Adding a Collector (Rust)

  1. Create a file in energy-monitor/src/collectors/
  2. Implement the TelemetryCollector trait
  3. Register in energy-monitor/src/collectors/mod.rs
  4. Build: uv run scripts/build_energy_monitor.py

Key methods: new() initializes the platform library and records baseline energy; collect() returns a Reading with power/energy/temperature (use -1.0 for unavailable metrics); platform() returns a platform identifier.

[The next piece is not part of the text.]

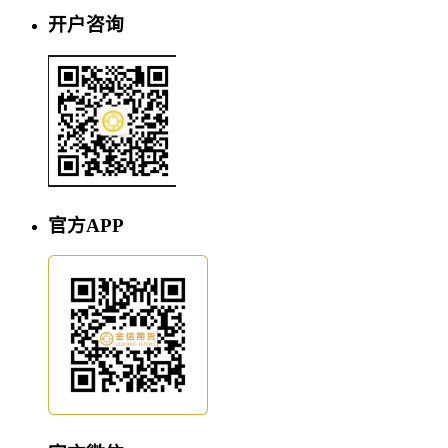
开户咨询
官方APP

// energy-monitor/src/collectors/my_platform.rs
use super::{Reading, TelemetryCollector};

pub struct MyPlatformCollector { handle: MyLibraryHandle, baseline_energy: f64 }

impl MyPlatformCollector {
    pub fn new() -> Result<Self, Box<dyn std::error::Error>> {
        let handle = my_library::init()?;
        let baseline = handle.get_total_energy()?;
        Ok(Self { handle, baseline_energy: baseline })
    }
}

impl TelemetryCollector for MyPlatformCollector {
    fn collect(&mut self) -> Reading {
        let energy = self.handle.get_total_energy().unwrap_or(-1.0);
        Reading {
            power_watts: self.handle.get_power_watts().unwrap_or(-1.0),
            energy_joules: if energy >= 0.0 { energy - self.baseline_energy } else { -1.0 },
            temperature_celsius: self.handle.get_temperature().unwrap_or(-1.0),
            platform: "my-platform".to_string(),
            ..Default::default()
        }
    }

    fn platform(&self) -> &str { "my-platform" }
}

Register in mod.rs by adding mod my_platform; and inserting a if let Ok(c) = my_platform::MyPlatformCollector::new() { return Box::new(c); } block inside create_collector().

Reference implementations: nvidia.rs, amd.rs, macos.rs, linux_rapl.rs.